出典本文 =
== == ==

所在地〒939-2701 富山県富山市婦中町西本郷282
 TEL
 FAX
 URL
 E-mail
076-491-2644
076-492-3505
http://www.kiritani.co.jp
info@kiritani.co.jp
代表者代表取締役 桐谷 泰山
創業昭和22年
設立昭和55年
従業員40名
事業内容工作機械、産業機械などの部品製作と特殊工具の製作。工作機械ボールネジの修復。

工場全景
▲本社工場



 今回のユーザーを訪ねては、北陸自動車道の富山西インターから車で東に5分ほどにある株式会社桐谷鉄工を取材しました。
 取材には桐谷泰山社長と桐谷美徳取締役工場長に対応頂きました。
 桐谷社長と桐谷工場長は兄弟で経営を担っており、創業はお父様である桐谷重理会長です。

== == ==

掲載データ =
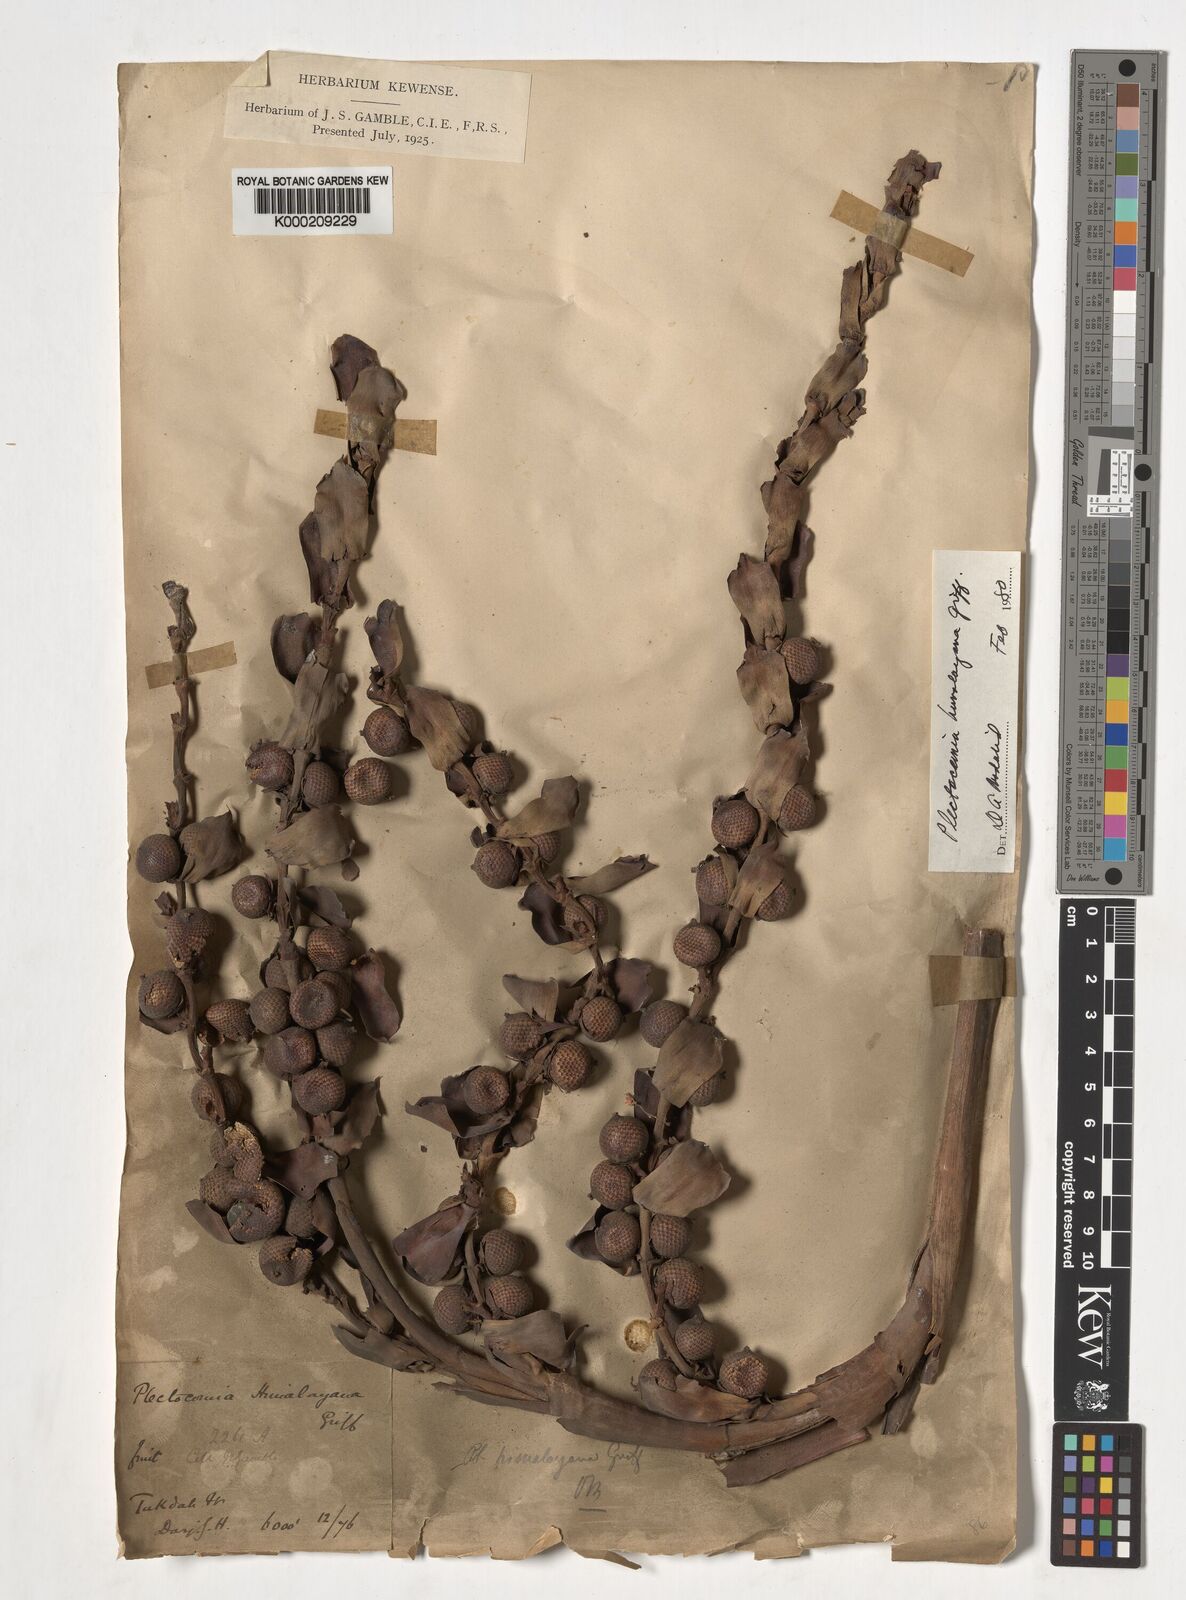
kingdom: Plantae
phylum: Tracheophyta
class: Liliopsida
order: Arecales
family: Arecaceae
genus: Plectocomia
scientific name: Plectocomia himalayana
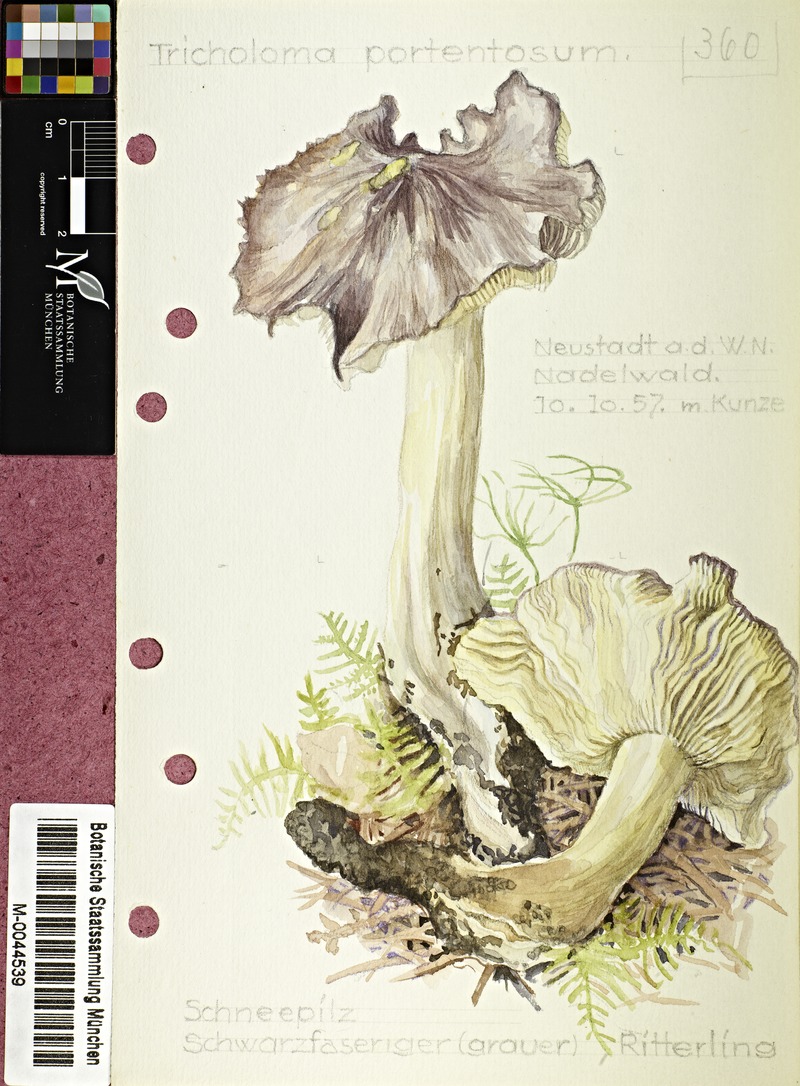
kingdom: Fungi
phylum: Basidiomycota
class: Agaricomycetes
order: Agaricales
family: Tricholomataceae
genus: Tricholoma
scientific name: Tricholoma portentosum
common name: Coalman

== == ==

設問 =
a: 桐谷鉄工の紹介文によると、同社の従業員数は何名ですか？
b: 桐谷鉄工の紹介文の続きを、最後の文の後から書いてください。
これらの項目は、本文とは別の出典から取られたものです。

各設問の解答 =
a: 40名です。

b:
 桐谷会長は旋盤の職人として仕事をされ、戦時中には戦地で少ない部品をかき集めて溶接などあらゆる加工を駆使して飛行機の修理を行っていたそうです。
 その経験を活かし昭和22年に創業。当時工場と自宅が同じなので長男である桐谷社長、また三男の桐谷工場長も常に桐谷会長の仕事をする姿を見て育ち、学校卒業後直ぐに同社に入社しています。


MX-520 の前で、桐谷社長(左端)と担当者


創業当時から多品種少量生産

 創業当時から同社の主要仕事先は、富山市の大手工具メーカーです。
 当初からこの会社よりホブ、ブローチなどの特殊工具の製作を手がけました。
 特殊工具だけに数量は少なく、また形状は様々なものでしたが、工夫を重ね製作を継続したことで同社の多品種少量生産を厭わないという企業文化の礎を形成しました。
 またこの会社からボールネジ製作の仕事があり、当初はリード部を旋盤で加工していました。
 しかし次第にナットや間座部品の作成依頼があり、この加工の為に昭和56年にマシニングセンタを設備しました。
 当時はまだ中小企業でマシニングセンタを設備しているところは少ない状況でしたが、常に新しい加工方法に挑戦するという経営方針によるものでした。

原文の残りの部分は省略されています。